--- BRIEF ---
Transcribe the lines from the very first one through the line containing "monitorear y gestionar", including both of those lines.
[THE DATA]
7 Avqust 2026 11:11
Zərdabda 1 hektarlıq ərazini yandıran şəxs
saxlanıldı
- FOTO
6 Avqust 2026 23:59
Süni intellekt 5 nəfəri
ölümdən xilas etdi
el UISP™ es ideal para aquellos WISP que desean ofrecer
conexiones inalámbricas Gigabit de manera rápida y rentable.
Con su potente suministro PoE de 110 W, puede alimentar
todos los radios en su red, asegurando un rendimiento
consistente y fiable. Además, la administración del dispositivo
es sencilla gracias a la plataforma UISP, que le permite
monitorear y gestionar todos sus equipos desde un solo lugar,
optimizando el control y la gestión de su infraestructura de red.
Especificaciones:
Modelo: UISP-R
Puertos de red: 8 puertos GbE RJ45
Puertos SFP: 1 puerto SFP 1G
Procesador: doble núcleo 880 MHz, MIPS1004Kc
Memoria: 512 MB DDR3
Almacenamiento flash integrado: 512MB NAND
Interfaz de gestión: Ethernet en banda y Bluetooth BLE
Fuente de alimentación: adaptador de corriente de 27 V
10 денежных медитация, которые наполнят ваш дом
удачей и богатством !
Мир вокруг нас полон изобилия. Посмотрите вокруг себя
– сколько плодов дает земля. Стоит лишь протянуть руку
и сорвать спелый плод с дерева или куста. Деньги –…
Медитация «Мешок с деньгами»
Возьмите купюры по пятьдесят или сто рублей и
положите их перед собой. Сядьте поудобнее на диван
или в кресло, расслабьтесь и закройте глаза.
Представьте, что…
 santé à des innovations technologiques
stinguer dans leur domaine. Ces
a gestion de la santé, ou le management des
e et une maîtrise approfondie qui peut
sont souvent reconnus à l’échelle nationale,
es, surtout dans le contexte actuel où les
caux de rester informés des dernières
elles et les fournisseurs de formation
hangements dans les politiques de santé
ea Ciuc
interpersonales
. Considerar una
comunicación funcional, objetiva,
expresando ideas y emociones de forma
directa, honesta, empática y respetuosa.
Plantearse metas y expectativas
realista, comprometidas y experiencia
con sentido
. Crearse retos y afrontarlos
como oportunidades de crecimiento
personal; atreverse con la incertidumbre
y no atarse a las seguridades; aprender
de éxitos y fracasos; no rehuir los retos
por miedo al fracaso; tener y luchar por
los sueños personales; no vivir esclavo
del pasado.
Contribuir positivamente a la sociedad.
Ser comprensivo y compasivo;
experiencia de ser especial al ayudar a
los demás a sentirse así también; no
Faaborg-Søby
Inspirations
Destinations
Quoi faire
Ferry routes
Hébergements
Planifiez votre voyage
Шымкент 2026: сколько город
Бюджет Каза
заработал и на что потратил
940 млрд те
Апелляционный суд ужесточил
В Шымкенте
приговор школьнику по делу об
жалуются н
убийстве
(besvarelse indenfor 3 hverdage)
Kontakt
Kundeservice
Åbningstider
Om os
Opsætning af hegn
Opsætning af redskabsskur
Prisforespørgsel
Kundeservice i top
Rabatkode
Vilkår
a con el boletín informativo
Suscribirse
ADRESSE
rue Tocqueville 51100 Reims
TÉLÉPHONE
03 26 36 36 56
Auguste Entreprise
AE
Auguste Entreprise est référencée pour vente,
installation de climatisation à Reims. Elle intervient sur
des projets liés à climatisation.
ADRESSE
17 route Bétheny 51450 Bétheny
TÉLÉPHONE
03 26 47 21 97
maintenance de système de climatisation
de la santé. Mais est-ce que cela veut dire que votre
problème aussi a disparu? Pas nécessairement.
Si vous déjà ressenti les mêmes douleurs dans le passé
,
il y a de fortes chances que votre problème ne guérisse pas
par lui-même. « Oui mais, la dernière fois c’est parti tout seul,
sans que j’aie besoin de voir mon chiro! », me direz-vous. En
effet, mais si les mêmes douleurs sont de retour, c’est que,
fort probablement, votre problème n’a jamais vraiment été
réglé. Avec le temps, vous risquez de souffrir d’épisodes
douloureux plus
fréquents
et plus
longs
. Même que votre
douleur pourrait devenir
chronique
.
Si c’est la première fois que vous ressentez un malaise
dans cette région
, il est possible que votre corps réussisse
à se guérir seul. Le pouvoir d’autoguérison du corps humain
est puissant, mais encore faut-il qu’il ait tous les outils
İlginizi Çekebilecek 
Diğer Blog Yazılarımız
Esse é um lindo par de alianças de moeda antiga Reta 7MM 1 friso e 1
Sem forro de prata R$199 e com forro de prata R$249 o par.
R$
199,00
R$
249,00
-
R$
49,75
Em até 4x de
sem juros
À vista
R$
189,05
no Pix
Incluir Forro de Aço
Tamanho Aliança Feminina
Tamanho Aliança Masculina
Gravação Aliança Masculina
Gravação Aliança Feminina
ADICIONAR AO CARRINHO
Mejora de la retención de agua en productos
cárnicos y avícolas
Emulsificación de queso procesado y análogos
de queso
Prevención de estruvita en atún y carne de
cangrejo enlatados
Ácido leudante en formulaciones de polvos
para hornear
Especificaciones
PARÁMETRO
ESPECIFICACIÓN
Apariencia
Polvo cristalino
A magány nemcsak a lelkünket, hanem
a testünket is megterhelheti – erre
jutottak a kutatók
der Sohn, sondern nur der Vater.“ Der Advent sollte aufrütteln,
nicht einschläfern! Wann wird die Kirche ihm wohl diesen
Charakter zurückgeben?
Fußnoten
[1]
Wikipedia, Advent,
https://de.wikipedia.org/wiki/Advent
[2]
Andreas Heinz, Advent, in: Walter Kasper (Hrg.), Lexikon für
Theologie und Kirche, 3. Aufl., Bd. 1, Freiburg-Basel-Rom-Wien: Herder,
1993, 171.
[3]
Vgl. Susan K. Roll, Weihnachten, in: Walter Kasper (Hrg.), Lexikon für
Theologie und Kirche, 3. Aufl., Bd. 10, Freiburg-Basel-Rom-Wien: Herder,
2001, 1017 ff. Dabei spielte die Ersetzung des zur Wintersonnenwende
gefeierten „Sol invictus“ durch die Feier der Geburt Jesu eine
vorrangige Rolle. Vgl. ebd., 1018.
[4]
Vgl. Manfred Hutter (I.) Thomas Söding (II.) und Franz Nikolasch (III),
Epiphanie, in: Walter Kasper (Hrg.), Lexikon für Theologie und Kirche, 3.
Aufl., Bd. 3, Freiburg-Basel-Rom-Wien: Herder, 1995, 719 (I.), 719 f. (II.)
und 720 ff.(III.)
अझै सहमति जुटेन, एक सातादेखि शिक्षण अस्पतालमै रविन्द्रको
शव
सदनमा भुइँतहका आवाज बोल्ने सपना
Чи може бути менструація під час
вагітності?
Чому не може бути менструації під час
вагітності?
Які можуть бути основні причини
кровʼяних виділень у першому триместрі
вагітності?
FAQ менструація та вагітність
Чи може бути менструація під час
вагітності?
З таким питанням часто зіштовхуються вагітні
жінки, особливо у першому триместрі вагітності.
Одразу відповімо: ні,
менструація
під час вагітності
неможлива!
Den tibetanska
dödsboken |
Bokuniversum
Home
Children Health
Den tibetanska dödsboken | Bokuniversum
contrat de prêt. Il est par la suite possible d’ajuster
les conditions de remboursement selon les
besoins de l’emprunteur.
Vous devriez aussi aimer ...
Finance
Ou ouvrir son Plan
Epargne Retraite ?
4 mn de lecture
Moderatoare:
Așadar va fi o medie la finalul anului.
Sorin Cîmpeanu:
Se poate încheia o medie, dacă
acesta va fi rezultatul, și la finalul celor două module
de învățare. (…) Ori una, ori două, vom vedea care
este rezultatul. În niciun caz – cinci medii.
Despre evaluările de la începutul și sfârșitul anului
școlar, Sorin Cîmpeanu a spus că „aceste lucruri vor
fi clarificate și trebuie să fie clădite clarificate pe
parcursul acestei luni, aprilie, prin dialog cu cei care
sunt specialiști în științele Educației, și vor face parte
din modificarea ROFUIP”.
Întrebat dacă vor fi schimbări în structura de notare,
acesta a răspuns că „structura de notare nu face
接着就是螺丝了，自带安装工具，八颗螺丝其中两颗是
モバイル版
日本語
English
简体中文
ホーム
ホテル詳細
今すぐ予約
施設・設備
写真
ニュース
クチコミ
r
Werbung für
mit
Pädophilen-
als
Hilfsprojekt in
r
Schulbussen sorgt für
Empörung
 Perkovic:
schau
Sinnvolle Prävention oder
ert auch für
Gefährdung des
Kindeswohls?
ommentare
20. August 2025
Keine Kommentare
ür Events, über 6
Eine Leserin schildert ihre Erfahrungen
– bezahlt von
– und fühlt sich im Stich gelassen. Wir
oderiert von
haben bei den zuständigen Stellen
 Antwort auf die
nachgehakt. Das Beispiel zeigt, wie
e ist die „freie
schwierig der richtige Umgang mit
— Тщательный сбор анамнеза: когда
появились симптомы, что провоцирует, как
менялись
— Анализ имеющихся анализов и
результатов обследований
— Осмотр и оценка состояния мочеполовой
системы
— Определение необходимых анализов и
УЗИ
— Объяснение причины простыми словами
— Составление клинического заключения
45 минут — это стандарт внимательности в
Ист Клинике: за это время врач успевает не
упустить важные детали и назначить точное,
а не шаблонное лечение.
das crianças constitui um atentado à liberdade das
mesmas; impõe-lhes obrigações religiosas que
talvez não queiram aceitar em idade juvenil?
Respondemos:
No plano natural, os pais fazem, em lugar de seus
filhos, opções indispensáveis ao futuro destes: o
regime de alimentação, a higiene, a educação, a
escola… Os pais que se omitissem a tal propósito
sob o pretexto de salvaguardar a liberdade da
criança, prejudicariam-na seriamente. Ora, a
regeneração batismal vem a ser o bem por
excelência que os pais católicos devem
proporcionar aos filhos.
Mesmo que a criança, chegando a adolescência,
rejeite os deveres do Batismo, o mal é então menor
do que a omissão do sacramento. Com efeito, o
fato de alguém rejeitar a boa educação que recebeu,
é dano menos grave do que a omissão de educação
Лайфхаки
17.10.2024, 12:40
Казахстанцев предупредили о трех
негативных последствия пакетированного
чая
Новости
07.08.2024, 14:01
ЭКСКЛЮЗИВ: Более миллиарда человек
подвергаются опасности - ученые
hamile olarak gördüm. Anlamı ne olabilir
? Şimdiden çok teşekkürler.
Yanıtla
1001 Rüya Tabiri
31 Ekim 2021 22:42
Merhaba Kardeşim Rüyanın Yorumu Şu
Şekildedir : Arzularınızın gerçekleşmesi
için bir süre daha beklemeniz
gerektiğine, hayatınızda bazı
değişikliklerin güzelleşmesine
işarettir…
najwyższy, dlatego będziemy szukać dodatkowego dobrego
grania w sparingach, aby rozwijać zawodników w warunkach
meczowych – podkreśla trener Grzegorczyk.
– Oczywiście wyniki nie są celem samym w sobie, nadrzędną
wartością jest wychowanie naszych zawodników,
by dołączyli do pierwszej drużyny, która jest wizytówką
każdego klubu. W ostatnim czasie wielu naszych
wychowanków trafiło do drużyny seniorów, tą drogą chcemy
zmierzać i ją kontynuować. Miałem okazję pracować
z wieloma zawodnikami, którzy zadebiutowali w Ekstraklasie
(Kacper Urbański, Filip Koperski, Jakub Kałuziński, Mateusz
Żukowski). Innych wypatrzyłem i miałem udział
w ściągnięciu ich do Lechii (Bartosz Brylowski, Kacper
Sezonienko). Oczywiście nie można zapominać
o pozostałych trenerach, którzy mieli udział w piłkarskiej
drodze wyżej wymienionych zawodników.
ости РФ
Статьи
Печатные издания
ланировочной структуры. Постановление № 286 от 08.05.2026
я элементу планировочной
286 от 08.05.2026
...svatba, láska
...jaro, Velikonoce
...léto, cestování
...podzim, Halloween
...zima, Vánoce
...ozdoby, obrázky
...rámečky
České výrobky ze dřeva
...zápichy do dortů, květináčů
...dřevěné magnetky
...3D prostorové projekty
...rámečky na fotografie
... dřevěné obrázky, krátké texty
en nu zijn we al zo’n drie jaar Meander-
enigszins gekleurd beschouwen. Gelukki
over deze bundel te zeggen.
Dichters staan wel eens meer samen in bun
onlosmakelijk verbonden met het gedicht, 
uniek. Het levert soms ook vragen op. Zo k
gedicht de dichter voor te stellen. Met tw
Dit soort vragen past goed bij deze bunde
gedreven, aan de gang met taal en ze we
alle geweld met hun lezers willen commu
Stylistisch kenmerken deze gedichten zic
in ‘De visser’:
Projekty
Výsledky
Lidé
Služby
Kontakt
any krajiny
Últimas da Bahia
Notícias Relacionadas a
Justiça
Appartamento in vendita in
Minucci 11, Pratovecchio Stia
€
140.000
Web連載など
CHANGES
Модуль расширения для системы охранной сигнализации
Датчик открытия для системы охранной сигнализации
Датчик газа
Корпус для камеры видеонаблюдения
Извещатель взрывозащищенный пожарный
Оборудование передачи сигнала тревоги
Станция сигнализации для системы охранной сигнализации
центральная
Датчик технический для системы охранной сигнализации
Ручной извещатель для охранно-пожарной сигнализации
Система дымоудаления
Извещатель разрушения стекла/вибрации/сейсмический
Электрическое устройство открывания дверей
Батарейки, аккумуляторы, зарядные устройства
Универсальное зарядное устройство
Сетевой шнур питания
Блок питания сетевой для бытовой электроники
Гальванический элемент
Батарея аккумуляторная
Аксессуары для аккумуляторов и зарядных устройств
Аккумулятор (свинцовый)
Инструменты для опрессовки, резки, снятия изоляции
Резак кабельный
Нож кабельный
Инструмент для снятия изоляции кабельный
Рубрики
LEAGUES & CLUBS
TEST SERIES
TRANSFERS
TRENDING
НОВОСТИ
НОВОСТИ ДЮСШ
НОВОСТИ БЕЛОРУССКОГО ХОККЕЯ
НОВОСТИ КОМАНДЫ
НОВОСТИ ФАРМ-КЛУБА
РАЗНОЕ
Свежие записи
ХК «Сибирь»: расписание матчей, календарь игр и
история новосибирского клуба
[/THE DATA]
--- RESPONSE TO THE TASK ---
7 Avqust 2026 11:11
Zərdabda 1 hektarlıq ərazini yandıran şəxs
saxlanıldı
- FOTO
6 Avqust 2026 23:59
Süni intellekt 5 nəfəri
ölümdən xilas etdi
el UISP™ es ideal para aquellos WISP que desean ofrecer
conexiones inalámbricas Gigabit de manera rápida y rentable.
Con su potente suministro PoE de 110 W, puede alimentar
todos los radios en su red, asegurando un rendimiento
consistente y fiable. Además, la administración del dispositivo
es sencilla gracias a la plataforma UISP, que le permite
monitorear y gestionar todos sus equipos desde un solo lugar,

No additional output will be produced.